BEGIN MATERIAL FOR THE TASK

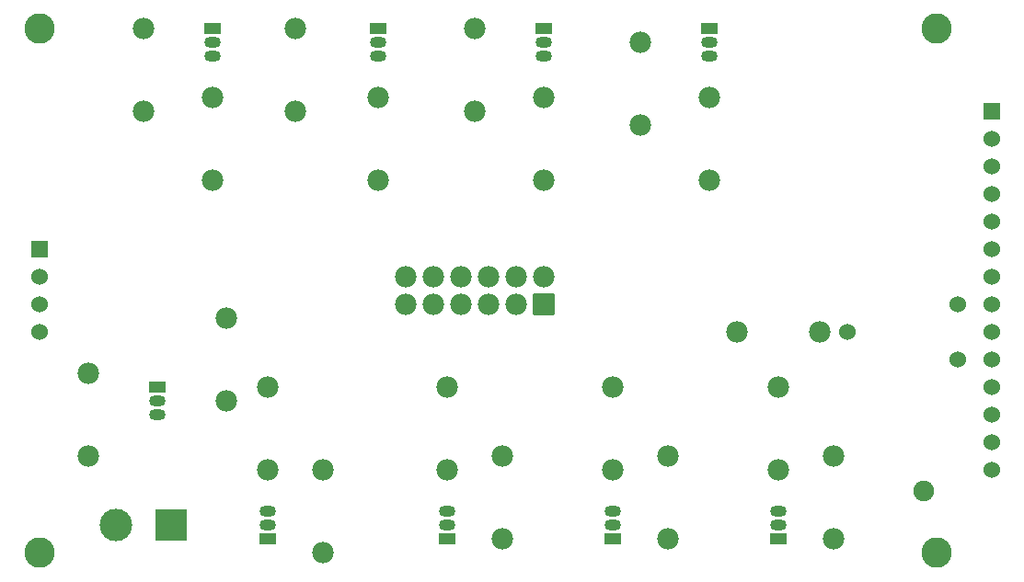
<source format=gbr>
%TF.GenerationSoftware,KiCad,Pcbnew,8.0.4*%
%TF.CreationDate,2024-09-20T16:26:43-06:00*%
%TF.ProjectId,Subsystem SPI Breakout v3,53756273-7973-4746-956d-205350492042,rev?*%
%TF.SameCoordinates,Original*%
%TF.FileFunction,Soldermask,Bot*%
%TF.FilePolarity,Negative*%
%FSLAX46Y46*%
G04 Gerber Fmt 4.6, Leading zero omitted, Abs format (unit mm)*
G04 Created by KiCad (PCBNEW 8.0.4) date 2024-09-20 16:26:43*
%MOMM*%
%LPD*%
G01*
G04 APERTURE LIST*
G04 Aperture macros list*
%AMRoundRect*
0 Rectangle with rounded corners*
0 $1 Rounding radius*
0 $2 $3 $4 $5 $6 $7 $8 $9 X,Y pos of 4 corners*
0 Add a 4 corners polygon primitive as box body*
4,1,4,$2,$3,$4,$5,$6,$7,$8,$9,$2,$3,0*
0 Add four circle primitives for the rounded corners*
1,1,$1+$1,$2,$3*
1,1,$1+$1,$4,$5*
1,1,$1+$1,$6,$7*
1,1,$1+$1,$8,$9*
0 Add four rect primitives between the rounded corners*
20,1,$1+$1,$2,$3,$4,$5,0*
20,1,$1+$1,$4,$5,$6,$7,0*
20,1,$1+$1,$6,$7,$8,$9,0*
20,1,$1+$1,$8,$9,$2,$3,0*%
G04 Aperture macros list end*
%ADD10C,2.794000*%
%ADD11C,1.524000*%
%ADD12R,1.524000X1.524000*%
%ADD13C,1.982000*%
%ADD14R,1.500000X1.050000*%
%ADD15O,1.500000X1.050000*%
%ADD16C,1.905000*%
%ADD17R,3.000000X3.000000*%
%ADD18C,3.000000*%
%ADD19RoundRect,0.102000X0.889000X0.889000X-0.889000X0.889000X-0.889000X-0.889000X0.889000X-0.889000X0*%
G04 APERTURE END LIST*
D10*
%TO.C,U2*%
X191060000Y-119380000D03*
X191060000Y-71120000D03*
X108510000Y-119380000D03*
X108510000Y-71120000D03*
D11*
X196140000Y-83820000D03*
X196140000Y-88900000D03*
X196140000Y-81280000D03*
X196140000Y-96520000D03*
X196140000Y-86360000D03*
X196140000Y-93980000D03*
X196140000Y-91440000D03*
X196140000Y-99060000D03*
D12*
X108510000Y-91440000D03*
D11*
X108510000Y-96520000D03*
X108510000Y-93980000D03*
X108510000Y-99060000D03*
X196140000Y-101600000D03*
X196140000Y-104140000D03*
X196140000Y-106680000D03*
X196140000Y-109220000D03*
X196140000Y-111760000D03*
D12*
X196140000Y-78740000D03*
%TD*%
D13*
%TO.C,R5*%
X118110000Y-78740000D03*
X118110000Y-71120000D03*
%TD*%
%TO.C,R9*%
X172720000Y-99060000D03*
X180340000Y-99060000D03*
%TD*%
D11*
%TO.C,Brightness Adjust1*%
X182880000Y-99060000D03*
X193040000Y-96520000D03*
X193040000Y-101600000D03*
%TD*%
D13*
%TO.C,R16*%
X134620000Y-111760000D03*
X134620000Y-119380000D03*
%TD*%
%TO.C,R10*%
X148590000Y-78740000D03*
X148590000Y-71120000D03*
%TD*%
D14*
%TO.C,CS_SD1*%
X139700000Y-71120000D03*
D15*
X139700000Y-72390000D03*
X139700000Y-73660000D03*
%TD*%
D14*
%TO.C,DC1*%
X170180000Y-71120000D03*
D15*
X170180000Y-72390000D03*
X170180000Y-73660000D03*
%TD*%
D13*
%TO.C,R1*%
X181610000Y-110490000D03*
X181610000Y-118110000D03*
%TD*%
%TO.C,R17*%
X129540000Y-104140000D03*
X129540000Y-111760000D03*
%TD*%
%TO.C,R14*%
X132080000Y-78740000D03*
X132080000Y-71120000D03*
%TD*%
%TO.C,R11*%
X154940000Y-85090000D03*
X154940000Y-77470000D03*
%TD*%
D14*
%TO.C,RESET1*%
X146050000Y-118110000D03*
D15*
X146050000Y-116840000D03*
X146050000Y-115570000D03*
%TD*%
D13*
%TO.C,R6*%
X124460000Y-85090000D03*
X124460000Y-77470000D03*
%TD*%
D14*
%TO.C,MISO1*%
X124460000Y-71120000D03*
D15*
X124460000Y-72390000D03*
X124460000Y-73660000D03*
%TD*%
D16*
%TO.C,U1*%
X189865000Y-113665000D03*
%TD*%
D17*
%TO.C,LS1*%
X120650000Y-116840000D03*
D18*
X115570000Y-116840000D03*
%TD*%
D13*
%TO.C,R15*%
X139700000Y-85090000D03*
X139700000Y-77470000D03*
%TD*%
D19*
%TO.C,C1*%
X154940000Y-96520000D03*
D13*
X152400000Y-96520000D03*
X149860000Y-96520000D03*
X144780000Y-93980000D03*
X144780000Y-96520000D03*
X142240000Y-96520000D03*
X147320000Y-96520000D03*
X147320000Y-93980000D03*
X154940000Y-93980000D03*
X149860000Y-93980000D03*
X152400000Y-93980000D03*
X142240000Y-93980000D03*
%TD*%
D14*
%TO.C,MOSI1*%
X161290000Y-118110000D03*
D15*
X161290000Y-116840000D03*
X161290000Y-115570000D03*
%TD*%
D13*
%TO.C,R12*%
X163830000Y-80010000D03*
X163830000Y-72390000D03*
%TD*%
%TO.C,R2*%
X176530000Y-104140000D03*
X176530000Y-111760000D03*
%TD*%
D14*
%TO.C,Amplifying Transistor1*%
X119380000Y-104140000D03*
D15*
X119380000Y-105410000D03*
X119380000Y-106680000D03*
%TD*%
D13*
%TO.C,R7*%
X113030000Y-102870000D03*
X113030000Y-110490000D03*
%TD*%
%TO.C,R13*%
X170180000Y-85090000D03*
X170180000Y-77470000D03*
%TD*%
%TO.C,R19*%
X146050000Y-104140000D03*
X146050000Y-111760000D03*
%TD*%
D14*
%TO.C,CS_TFT1*%
X154940000Y-71120000D03*
D15*
X154940000Y-72390000D03*
X154940000Y-73660000D03*
%TD*%
D14*
%TO.C,SCK1*%
X176530000Y-118110000D03*
D15*
X176530000Y-116840000D03*
X176530000Y-115570000D03*
%TD*%
D13*
%TO.C,R3*%
X166370000Y-110490000D03*
X166370000Y-118110000D03*
%TD*%
%TO.C,R18*%
X151130000Y-110490000D03*
X151130000Y-118110000D03*
%TD*%
%TO.C,R8*%
X125730000Y-105410000D03*
X125730000Y-97790000D03*
%TD*%
%TO.C,R4*%
X161290000Y-104140000D03*
X161290000Y-111760000D03*
%TD*%
D14*
%TO.C,CS_Touch1*%
X129540000Y-118110000D03*
D15*
X129540000Y-116840000D03*
X129540000Y-115570000D03*
%TD*%
M02*

</source>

END MATERIAL FOR THE TASK

**TASK ITEM:** The required output is each line of the entries that contains the word "rounded".

**EXERCISE OUTPUT:**
0 Rectangle with rounded corners*
0 Add four circle primitives for the rounded corners*
0 Add four rect primitives between the rounded corners*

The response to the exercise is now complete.